▶ [Task to complete]: Transcribe the data verbatim and drop its images.

▶ [Entries supplied]:
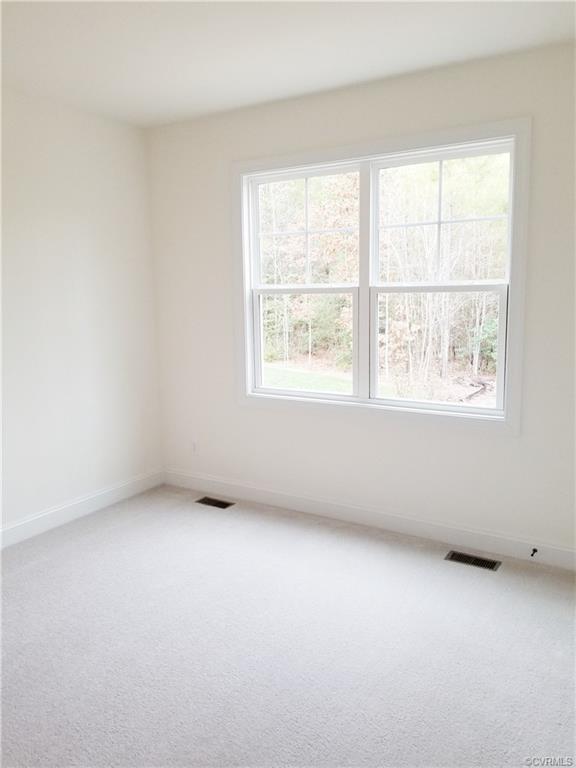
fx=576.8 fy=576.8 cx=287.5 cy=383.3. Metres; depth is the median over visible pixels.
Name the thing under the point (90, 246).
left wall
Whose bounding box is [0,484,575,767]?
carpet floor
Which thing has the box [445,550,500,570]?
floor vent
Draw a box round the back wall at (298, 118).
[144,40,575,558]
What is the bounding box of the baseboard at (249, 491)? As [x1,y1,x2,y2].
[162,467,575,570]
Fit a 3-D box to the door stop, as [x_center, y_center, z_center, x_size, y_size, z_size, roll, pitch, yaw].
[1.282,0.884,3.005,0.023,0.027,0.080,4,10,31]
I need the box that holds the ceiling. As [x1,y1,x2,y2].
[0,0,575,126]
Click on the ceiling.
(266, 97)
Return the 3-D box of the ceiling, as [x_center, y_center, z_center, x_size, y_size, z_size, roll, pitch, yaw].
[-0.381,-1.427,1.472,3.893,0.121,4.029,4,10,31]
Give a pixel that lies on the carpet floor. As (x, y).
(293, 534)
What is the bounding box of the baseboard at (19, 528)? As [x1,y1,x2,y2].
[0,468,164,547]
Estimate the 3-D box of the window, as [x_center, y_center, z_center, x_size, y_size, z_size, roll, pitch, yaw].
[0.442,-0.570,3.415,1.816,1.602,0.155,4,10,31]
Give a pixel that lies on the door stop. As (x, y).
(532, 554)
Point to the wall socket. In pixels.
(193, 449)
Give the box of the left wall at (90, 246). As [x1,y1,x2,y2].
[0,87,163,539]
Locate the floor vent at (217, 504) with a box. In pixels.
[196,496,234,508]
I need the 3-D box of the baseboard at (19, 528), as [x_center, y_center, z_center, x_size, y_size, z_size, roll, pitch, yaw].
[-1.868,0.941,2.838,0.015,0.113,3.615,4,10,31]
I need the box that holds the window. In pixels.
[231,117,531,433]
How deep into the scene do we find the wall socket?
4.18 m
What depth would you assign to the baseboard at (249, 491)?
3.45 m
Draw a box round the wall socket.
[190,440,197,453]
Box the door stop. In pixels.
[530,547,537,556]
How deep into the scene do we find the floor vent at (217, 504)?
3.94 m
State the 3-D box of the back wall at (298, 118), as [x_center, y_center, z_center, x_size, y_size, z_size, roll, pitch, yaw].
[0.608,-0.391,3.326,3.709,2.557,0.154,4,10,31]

▶ [Answer space]:
fx=576.8 fy=576.8 cx=287.5 cy=383.3. Metres; depth is the median over visible pixels.
Name the thing under the point (90, 246).
left wall
Whose bounding box is [0,484,575,767]?
carpet floor
Which thing has the box [445,550,500,570]?
floor vent
Draw a box round the back wall at (298, 118).
[144,40,575,558]
What is the bounding box of the baseboard at (249, 491)? As [x1,y1,x2,y2].
[162,467,575,570]
Fit a 3-D box to the door stop, as [x_center, y_center, z_center, x_size, y_size, z_size, roll, pitch, yaw].
[1.282,0.884,3.005,0.023,0.027,0.080,4,10,31]
I need the box that holds the ceiling. As [x1,y1,x2,y2].
[0,0,575,126]
Click on the ceiling.
(266, 97)
Return the 3-D box of the ceiling, as [x_center, y_center, z_center, x_size, y_size, z_size, roll, pitch, yaw].
[-0.381,-1.427,1.472,3.893,0.121,4.029,4,10,31]
Give a pixel that lies on the carpet floor. As (x, y).
(293, 534)
What is the bounding box of the baseboard at (19, 528)? As [x1,y1,x2,y2].
[0,468,164,547]
Estimate the 3-D box of the window, as [x_center, y_center, z_center, x_size, y_size, z_size, roll, pitch, yaw].
[0.442,-0.570,3.415,1.816,1.602,0.155,4,10,31]
Give a pixel that lies on the door stop. As (x, y).
(532, 554)
Point to the wall socket. In pixels.
(193, 449)
Give the box of the left wall at (90, 246). As [x1,y1,x2,y2].
[0,87,163,539]
Locate the floor vent at (217, 504) with a box. In pixels.
[196,496,234,508]
I need the 3-D box of the baseboard at (19, 528), as [x_center, y_center, z_center, x_size, y_size, z_size, roll, pitch, yaw].
[-1.868,0.941,2.838,0.015,0.113,3.615,4,10,31]
I need the box that holds the window. In pixels.
[231,117,531,433]
How deep into the scene do we find the wall socket?
4.18 m
What depth would you assign to the baseboard at (249, 491)?
3.45 m
Draw a box round the wall socket.
[190,440,197,453]
Box the door stop. In pixels.
[530,547,537,556]
How deep into the scene do we find the floor vent at (217, 504)?
3.94 m
State the 3-D box of the back wall at (298, 118), as [x_center, y_center, z_center, x_size, y_size, z_size, roll, pitch, yaw].
[0.608,-0.391,3.326,3.709,2.557,0.154,4,10,31]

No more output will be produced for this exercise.